START DOCUMENT TEXT

With regard to the thickness of the magnetic-field-concentrating layer, no further details have been specified so far. An advantageous solution provides that the magnetic-field-concentrating layer has a thickness from approximately 50 μm to approximately 2 mm.
In order to obtain the same advantageous effects of the magnetic-field-concentrating layer in the entire region of the antenna unit, it is preferably provided that the magnetic-field-concentrating layer extends in an area of extent running approximately parallel to the antenna surface.
In principle, the magnetic-field-concentrating layer could in this case have a smaller extent than the antenna unit in the antenna surface. It is particularly advantageous, however, if the magnetic-field-concentrating layer has, in the area of extent, an extent which corresponds at least to an extent of the antenna unit in the antenna surface.
It is still better if the magnetic-field-concentrating layer has, in the area of extent, an extent which goes beyond the extent of the antenna unit in the antenna surface.
It is particularly advantageous for the formation of the magnetic field if a projection of the antenna unit lying in the antenna surface onto the area of extent of the magnetic-field-concentrating layer is disposed such that it is approximately centered in relation to the extent of this layer in the area of extent, so that the magnetic-field-concentrating layer acts in the same way substantially in opposite directions in each case with regard to its effect in relation to the antenna unit.

END DOCUMENT TEXT
START AVAILABLE DATA

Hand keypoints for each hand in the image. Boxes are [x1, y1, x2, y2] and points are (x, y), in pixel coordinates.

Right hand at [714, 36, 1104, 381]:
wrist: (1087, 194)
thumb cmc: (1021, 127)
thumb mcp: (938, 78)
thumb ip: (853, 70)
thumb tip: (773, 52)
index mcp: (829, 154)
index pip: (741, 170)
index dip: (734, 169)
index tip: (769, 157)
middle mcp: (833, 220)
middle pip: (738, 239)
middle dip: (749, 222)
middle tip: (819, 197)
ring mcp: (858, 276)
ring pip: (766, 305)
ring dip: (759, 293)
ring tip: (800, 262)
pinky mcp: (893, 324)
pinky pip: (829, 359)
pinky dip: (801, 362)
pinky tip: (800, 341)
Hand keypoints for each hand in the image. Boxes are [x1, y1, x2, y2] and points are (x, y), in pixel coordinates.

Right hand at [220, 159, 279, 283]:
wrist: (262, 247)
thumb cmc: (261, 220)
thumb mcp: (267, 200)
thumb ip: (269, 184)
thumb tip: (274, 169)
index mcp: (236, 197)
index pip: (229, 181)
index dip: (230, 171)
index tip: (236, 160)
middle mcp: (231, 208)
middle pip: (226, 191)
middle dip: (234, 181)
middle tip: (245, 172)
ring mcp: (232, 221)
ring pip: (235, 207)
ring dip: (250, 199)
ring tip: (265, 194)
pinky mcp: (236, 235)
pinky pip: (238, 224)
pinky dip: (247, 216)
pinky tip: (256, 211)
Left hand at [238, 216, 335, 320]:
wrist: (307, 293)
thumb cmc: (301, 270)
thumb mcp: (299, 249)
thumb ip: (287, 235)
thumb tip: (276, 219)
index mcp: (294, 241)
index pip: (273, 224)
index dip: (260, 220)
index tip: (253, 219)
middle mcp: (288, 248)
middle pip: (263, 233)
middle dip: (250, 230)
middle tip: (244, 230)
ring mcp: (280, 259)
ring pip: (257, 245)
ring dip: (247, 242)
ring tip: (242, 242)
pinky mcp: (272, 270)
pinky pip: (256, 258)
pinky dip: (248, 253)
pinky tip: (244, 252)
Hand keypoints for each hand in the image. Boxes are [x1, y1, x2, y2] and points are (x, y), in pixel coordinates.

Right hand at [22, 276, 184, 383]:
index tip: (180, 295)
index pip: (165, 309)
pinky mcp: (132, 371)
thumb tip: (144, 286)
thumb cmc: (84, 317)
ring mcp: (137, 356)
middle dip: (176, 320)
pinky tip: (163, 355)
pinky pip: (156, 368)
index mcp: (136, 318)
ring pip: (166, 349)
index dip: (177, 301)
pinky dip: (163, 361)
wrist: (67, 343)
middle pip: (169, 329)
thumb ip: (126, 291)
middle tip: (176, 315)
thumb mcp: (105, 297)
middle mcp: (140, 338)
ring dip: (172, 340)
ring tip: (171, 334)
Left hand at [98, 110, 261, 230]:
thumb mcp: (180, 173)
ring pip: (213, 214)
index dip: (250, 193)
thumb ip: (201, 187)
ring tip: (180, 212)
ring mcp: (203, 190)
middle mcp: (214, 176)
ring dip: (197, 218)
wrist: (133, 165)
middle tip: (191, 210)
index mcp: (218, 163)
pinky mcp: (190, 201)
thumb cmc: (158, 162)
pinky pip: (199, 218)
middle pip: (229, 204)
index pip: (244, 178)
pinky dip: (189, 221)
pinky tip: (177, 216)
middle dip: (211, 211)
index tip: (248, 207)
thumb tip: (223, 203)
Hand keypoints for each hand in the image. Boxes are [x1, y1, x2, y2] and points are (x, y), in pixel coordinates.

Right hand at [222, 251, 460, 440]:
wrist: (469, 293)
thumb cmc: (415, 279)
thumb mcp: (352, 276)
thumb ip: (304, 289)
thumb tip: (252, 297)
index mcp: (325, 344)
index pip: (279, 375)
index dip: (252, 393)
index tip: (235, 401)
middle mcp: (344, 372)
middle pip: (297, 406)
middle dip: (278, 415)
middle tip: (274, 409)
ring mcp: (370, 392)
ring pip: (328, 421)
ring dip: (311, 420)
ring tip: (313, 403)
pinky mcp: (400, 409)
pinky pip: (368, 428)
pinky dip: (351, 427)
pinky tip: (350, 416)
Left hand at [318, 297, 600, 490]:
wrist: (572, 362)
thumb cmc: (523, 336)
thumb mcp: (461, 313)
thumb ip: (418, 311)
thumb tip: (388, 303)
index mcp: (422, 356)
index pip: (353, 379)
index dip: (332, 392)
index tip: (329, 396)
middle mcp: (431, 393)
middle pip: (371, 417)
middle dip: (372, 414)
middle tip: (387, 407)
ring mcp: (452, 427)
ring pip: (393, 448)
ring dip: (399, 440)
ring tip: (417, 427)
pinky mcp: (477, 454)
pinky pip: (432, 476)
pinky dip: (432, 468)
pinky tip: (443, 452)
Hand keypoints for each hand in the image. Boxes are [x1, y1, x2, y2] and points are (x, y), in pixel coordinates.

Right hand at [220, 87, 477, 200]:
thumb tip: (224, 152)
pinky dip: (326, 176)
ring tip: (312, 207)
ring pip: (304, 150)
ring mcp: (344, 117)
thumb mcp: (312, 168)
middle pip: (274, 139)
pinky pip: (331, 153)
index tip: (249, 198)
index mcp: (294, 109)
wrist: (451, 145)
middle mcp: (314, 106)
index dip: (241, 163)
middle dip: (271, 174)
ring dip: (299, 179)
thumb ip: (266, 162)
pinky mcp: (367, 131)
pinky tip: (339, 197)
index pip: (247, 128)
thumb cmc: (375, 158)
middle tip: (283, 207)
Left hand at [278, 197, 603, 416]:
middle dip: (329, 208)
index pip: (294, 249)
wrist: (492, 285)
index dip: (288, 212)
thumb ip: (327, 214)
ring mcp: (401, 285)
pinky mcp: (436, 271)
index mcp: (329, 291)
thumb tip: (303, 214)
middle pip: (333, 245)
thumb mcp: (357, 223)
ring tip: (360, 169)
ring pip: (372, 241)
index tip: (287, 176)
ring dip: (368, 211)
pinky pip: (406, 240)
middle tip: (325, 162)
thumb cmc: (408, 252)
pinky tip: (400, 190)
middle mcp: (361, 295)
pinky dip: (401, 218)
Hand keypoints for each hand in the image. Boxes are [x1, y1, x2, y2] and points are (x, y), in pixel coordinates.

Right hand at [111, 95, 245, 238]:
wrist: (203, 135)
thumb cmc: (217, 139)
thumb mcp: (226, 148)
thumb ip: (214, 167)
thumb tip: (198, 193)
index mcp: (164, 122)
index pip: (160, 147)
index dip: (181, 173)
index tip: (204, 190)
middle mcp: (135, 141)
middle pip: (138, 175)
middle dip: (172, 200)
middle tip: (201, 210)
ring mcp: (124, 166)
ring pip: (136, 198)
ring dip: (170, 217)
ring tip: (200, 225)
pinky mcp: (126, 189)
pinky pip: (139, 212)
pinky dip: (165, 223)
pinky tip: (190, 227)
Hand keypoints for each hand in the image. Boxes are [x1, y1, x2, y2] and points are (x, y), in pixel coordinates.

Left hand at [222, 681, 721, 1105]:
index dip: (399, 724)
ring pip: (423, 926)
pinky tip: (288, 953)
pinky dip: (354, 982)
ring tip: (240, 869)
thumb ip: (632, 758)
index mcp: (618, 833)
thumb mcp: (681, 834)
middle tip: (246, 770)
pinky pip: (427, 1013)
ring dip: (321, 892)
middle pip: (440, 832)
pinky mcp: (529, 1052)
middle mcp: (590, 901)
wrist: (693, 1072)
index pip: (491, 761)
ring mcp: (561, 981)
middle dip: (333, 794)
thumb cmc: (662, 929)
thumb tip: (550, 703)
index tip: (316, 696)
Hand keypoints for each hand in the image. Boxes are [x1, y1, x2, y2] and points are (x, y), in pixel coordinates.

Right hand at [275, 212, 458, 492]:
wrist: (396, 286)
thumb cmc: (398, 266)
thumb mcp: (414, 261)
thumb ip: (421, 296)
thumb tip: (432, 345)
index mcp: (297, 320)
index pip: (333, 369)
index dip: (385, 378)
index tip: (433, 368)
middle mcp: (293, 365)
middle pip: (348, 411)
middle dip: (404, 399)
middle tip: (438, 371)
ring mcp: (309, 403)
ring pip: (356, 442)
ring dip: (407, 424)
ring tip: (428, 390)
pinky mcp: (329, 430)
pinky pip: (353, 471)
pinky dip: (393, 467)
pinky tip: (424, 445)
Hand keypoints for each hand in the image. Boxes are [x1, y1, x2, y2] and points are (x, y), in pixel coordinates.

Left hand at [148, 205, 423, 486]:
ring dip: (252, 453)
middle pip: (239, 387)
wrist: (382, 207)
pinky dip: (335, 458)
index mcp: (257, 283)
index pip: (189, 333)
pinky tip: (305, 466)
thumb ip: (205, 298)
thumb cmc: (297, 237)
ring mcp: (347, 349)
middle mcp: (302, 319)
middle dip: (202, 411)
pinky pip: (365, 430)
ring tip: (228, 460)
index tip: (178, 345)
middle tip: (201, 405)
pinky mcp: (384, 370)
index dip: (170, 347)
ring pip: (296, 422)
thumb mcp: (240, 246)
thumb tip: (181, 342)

END AVAILABLE DATA

**PROBLEM SET**
(a) Render this sentence from the passage on the magnetic-field-concentrating layer in German: "It is still better if the magnetic-field-concentrating layer has, in the area of extent, an extent which goes beyond the extent of the antenna unit in the antenna surface."
(b) Write what comes next in the passage on the magnetic-field-concentrating layer, picking up after its final sentence.

**ANSWERS IN ORDER**
(a) Noch besser ist es, wenn die magnetfeldkonzentrierende Schicht in der Erstreckungsfläche eine Erstreckung aufweist, die über die Erstreckung der Antenneneinheit in der Antennenfläche hinausgeht.

(b)
With regard to the extent of the antenna surface, no further details have been specified so far. It would, for example, be conceivable for the antenna surface to run in a substantially planar manner, if it does not have a particularly great extent transversely to the longitudinal direction of the cable.
It is more advantageous, however, if the antenna surface is adapted to the cable geometry and runs in an approximately cylindrical manner with respect to a center axis of the cable.
Purely in principle, it would also be conceivable for the area of extent for the magnetic-field-concentrating layer to run in a substantially planar manner. It is still more advantageous if the area of extent for the magnetic-field-concentrating layer also runs in a curved manner.
It is still more advantageous in this respect if the area of extent runs in an approximately cylindrical manner with respect to a center axis of the cable.
In order to improve further the effect of the magnetic-field-concentrating layer on the antenna unit, it is preferably provided that an intermediate layer is disposed between the magnetic-field-concentrating layer and the antenna unit.
This intermediate layer is preferably formed from a magnetically inert material.
With regard to the way in which the antenna unit is formed or the way in which it is realized, no further details have been specified so far.
For example, the antenna unit could be formed in a self-supporting manner.
A particularly advantageous solution, however, provides that the antenna unit is disposed on a base.
In order also not to obtain any impairment of the coupling by way of the magnetic field from the base, it is preferably provided that the base is produced from a magnetically inert material.
For example, the base could be formed such that it forms the intermediate layer.
In order also to be easily able to introduce the antenna into the cable and position it in a defined manner, it is preferably provided that the antenna is disposed on a carrier strand.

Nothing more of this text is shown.